Recopiez à l'identique le passage du texte sur la licence IV en zone rurale qui commence par « Déposée par le » et va jusqu'à « et Pernod Ricard. ».

■ TEXTE

%%

Licence IV en zone rurale : un cadeau aux vendeurs d’alcool sous couvert de dynamisme local
Dans un temps de calendrier législatif très contraint, les vendeurs d’alcool ont réussi à mettre à l’agenda parlementaire une de leur revendication de longue date[1]. La commission des affaires sociales de l’Assemblée nationale vient en effet de voter en faveur de la proposition de loi visant à simplifier l’ouverture de débits de boisson en zone rurale. L’objectif : faciliter l’obtention de licences IV, permettant de vendre de l’alcool titrant à plus de 18% dans les communes de moins de 3 500 habitants. Cette proposition sera étudiée en séance publique le 10 mars.
Déposée par le député Guillaume Kasbarian, ancien ministre du Logement, cette proposition prétend répondre à un besoin de dynamisation des territoires ruraux, mais repose en réalité sur une vision biaisée et dangereuse de la convivialité et du développement économique local.
Une loi malgré l’échec de l’opération 1000 cafés
Ce texte est important pour pérenniser l’opération « 1000 Cafés » initiée fin 2019 pour trois ans, portée par le groupe SOS, qui ambitionnait d’ouvrir un millier de cafés dans les communes dépourvues de commerce. Dès son lancement, cette initiative avait reçu l’appui actif des multinationales Kronenbourg et Pernod Ricard.

%%

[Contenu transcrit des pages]
%%

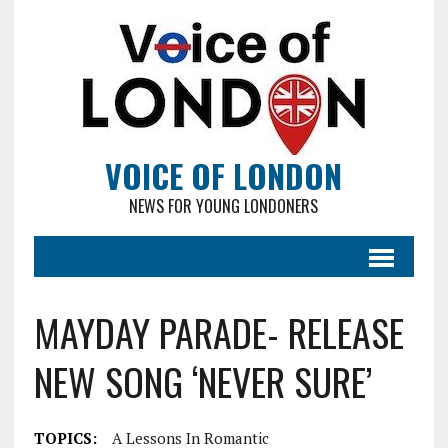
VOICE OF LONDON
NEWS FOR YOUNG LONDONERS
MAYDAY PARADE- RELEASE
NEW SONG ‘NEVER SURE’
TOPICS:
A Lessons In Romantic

%%

■ SOLUTION DE L'EXERCICE
Déposée par le député Guillaume Kasbarian, ancien ministre du Logement, cette proposition prétend répondre à un besoin de dynamisation des territoires ruraux, mais repose en réalité sur une vision biaisée et dangereuse de la convivialité et du développement économique local.
Une loi malgré l’échec de l’opération 1000 cafés
Ce texte est important pour pérenniser l’opération « 1000 Cafés » initiée fin 2019 pour trois ans, portée par le groupe SOS, qui ambitionnait d’ouvrir un millier de cafés dans les communes dépourvues de commerce. Dès son lancement, cette initiative avait reçu l’appui actif des multinationales Kronenbourg et Pernod Ricard.